Data excerpts:
++++++
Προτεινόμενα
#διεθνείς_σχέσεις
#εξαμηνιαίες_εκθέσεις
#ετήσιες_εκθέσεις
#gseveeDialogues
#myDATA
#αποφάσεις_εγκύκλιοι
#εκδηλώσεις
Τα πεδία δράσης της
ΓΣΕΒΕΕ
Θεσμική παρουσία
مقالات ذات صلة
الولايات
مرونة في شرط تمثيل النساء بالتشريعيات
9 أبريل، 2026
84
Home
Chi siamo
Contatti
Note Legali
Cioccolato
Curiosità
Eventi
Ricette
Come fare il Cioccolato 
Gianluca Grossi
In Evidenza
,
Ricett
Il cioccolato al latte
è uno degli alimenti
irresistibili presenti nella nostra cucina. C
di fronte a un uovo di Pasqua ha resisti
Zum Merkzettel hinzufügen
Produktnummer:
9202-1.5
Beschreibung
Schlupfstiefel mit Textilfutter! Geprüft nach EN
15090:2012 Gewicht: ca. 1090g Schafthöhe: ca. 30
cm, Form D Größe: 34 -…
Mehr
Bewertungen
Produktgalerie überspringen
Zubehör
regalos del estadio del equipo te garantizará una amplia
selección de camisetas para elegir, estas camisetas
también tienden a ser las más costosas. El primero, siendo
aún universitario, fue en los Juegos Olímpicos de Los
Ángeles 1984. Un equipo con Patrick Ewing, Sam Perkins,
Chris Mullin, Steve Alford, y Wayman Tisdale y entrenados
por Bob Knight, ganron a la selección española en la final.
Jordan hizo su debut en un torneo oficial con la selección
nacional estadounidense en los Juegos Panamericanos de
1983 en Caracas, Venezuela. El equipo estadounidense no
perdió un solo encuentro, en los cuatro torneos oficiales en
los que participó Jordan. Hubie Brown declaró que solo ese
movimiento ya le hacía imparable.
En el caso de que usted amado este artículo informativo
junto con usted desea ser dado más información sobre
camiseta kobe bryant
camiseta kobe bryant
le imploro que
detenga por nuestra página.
++++++
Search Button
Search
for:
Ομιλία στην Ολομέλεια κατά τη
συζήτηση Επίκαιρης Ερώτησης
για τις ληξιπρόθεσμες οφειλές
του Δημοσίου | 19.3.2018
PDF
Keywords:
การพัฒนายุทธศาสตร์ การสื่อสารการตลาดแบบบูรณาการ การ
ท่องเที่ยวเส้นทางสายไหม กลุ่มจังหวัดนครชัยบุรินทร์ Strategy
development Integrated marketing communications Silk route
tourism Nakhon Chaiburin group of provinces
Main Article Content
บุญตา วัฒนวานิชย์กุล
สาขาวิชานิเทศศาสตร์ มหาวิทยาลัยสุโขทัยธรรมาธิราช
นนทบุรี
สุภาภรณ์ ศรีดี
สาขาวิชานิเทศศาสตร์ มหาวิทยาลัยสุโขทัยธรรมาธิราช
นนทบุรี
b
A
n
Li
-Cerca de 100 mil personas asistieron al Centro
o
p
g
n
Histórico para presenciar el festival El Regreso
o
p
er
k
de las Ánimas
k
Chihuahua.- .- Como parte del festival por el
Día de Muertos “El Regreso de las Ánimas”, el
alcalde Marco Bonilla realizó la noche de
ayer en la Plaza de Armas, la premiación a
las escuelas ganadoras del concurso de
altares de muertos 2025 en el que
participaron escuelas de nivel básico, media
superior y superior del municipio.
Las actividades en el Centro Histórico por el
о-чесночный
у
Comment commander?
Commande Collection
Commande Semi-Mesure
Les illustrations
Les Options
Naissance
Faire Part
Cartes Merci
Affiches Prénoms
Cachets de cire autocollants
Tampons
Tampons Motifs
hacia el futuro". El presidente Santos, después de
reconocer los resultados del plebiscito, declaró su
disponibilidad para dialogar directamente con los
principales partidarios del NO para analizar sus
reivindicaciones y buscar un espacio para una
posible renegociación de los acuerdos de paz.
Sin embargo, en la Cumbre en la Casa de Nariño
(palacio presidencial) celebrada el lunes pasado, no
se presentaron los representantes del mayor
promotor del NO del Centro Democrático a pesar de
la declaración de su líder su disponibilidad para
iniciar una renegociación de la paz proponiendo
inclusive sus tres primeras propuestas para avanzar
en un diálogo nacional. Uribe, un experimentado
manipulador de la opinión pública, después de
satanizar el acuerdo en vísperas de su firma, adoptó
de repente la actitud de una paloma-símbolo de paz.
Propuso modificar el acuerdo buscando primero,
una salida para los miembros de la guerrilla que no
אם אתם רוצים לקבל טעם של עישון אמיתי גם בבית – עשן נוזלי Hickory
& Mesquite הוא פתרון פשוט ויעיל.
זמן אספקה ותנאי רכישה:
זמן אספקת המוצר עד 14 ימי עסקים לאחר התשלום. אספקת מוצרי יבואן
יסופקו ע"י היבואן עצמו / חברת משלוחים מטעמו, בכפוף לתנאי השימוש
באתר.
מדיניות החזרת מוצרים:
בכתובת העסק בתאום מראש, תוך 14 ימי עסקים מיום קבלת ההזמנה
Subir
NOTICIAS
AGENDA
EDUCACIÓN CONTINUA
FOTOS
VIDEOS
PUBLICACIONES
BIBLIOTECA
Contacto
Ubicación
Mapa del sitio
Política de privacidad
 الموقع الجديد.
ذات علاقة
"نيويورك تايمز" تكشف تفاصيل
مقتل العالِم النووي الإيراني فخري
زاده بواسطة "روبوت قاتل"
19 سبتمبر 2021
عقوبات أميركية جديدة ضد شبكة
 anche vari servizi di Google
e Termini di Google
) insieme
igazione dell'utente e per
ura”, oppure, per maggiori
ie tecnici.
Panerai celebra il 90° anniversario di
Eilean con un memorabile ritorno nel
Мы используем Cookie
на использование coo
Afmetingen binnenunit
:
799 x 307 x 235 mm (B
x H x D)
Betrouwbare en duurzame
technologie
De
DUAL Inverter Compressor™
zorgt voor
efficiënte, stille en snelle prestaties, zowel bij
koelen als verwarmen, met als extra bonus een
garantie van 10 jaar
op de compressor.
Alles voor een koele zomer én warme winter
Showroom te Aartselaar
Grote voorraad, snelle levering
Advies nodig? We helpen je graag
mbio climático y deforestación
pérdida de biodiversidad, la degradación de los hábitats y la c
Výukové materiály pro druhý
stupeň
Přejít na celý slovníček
++++++
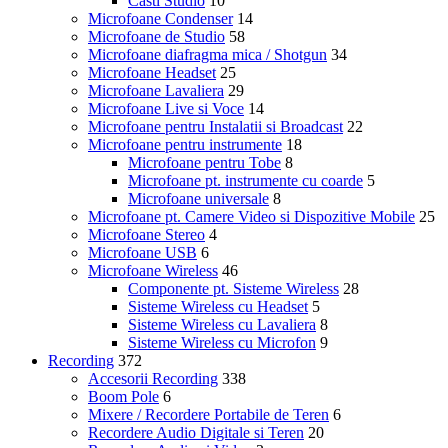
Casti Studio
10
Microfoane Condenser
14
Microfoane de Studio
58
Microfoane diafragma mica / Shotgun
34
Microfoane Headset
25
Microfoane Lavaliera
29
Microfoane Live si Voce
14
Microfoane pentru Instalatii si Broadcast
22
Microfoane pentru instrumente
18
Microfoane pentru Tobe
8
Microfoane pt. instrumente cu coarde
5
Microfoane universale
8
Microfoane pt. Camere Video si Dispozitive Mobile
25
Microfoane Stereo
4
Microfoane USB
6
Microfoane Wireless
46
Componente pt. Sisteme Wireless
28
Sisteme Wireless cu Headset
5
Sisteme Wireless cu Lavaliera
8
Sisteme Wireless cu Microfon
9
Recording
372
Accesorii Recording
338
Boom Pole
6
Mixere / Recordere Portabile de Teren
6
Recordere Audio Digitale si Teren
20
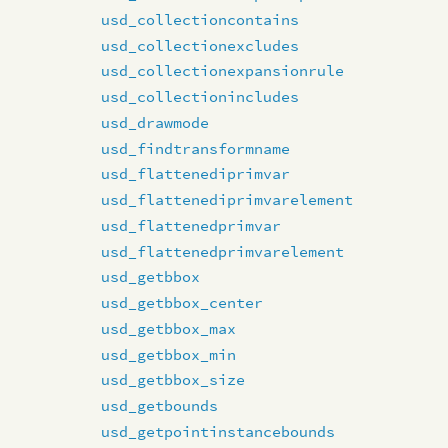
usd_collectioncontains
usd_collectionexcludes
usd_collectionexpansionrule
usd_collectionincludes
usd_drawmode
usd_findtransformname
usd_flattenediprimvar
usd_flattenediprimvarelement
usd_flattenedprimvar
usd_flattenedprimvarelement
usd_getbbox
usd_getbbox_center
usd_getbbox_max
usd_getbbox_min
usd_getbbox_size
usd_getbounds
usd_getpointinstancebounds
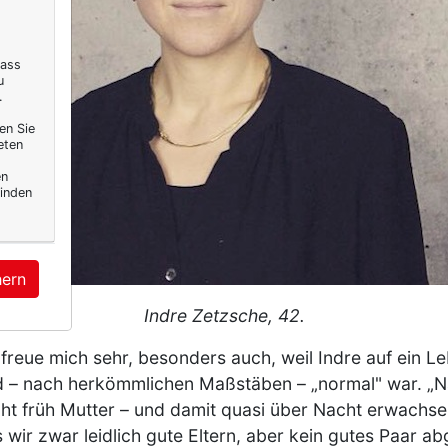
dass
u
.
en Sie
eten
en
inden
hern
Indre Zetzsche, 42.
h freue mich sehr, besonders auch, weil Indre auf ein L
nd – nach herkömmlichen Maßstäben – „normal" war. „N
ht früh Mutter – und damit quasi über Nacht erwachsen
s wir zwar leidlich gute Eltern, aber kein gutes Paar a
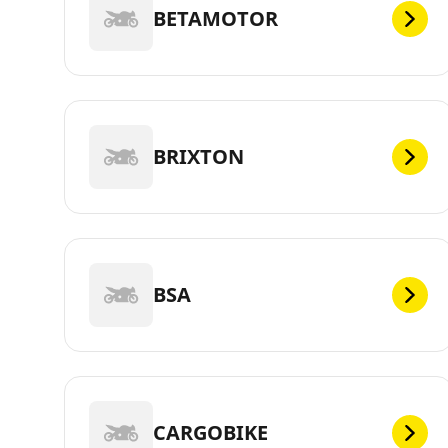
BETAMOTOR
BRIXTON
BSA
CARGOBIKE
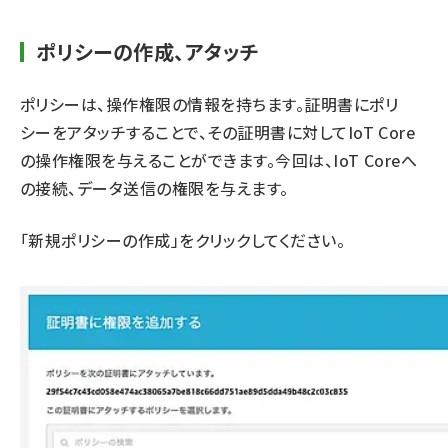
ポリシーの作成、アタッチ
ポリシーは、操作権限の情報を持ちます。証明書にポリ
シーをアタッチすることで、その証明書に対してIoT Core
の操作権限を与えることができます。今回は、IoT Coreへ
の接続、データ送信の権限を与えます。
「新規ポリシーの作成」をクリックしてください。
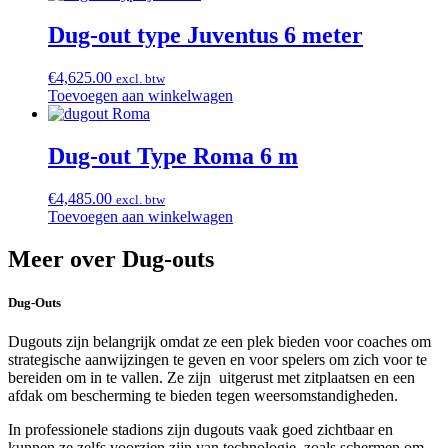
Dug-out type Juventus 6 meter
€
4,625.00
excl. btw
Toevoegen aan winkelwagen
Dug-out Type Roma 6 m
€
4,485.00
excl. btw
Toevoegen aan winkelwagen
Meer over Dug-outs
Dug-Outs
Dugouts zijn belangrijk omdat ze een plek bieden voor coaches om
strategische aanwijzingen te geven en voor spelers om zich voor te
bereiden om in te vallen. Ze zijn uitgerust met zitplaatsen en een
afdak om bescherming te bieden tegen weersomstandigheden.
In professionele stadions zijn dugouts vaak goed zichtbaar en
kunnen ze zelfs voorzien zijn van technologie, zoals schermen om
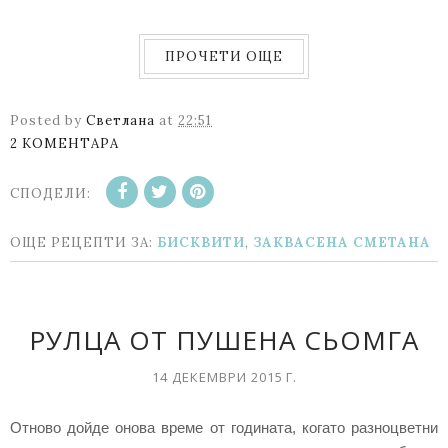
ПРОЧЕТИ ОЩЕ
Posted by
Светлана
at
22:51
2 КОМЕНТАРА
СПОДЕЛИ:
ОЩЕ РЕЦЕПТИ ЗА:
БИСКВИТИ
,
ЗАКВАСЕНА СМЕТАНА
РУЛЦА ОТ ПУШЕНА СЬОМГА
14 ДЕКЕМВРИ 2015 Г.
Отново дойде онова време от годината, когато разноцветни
++++++
Of the entries above, repeat exactly the lines from the line with "Προτεινόμενα" through the line with "è uno degli alimenti", both of them included.

> _ANSWER TO THE PROBLEM_:
Προτεινόμενα
#διεθνείς_σχέσεις
#εξαμηνιαίες_εκθέσεις
#ετήσιες_εκθέσεις
#gseveeDialogues
#myDATA
#αποφάσεις_εγκύκλιοι
#εκδηλώσεις
Τα πεδία δράσης της
ΓΣΕΒΕΕ
Θεσμική παρουσία
مقالات ذات صلة
الولايات
مرونة في شرط تمثيل النساء بالتشريعيات
9 أبريل، 2026
84
Home
Chi siamo
Contatti
Note Legali
Cioccolato
Curiosità
Eventi
Ricette
Come fare il Cioccolato 
Gianluca Grossi
In Evidenza
,
Ricett
Il cioccolato al latte
è uno degli alimenti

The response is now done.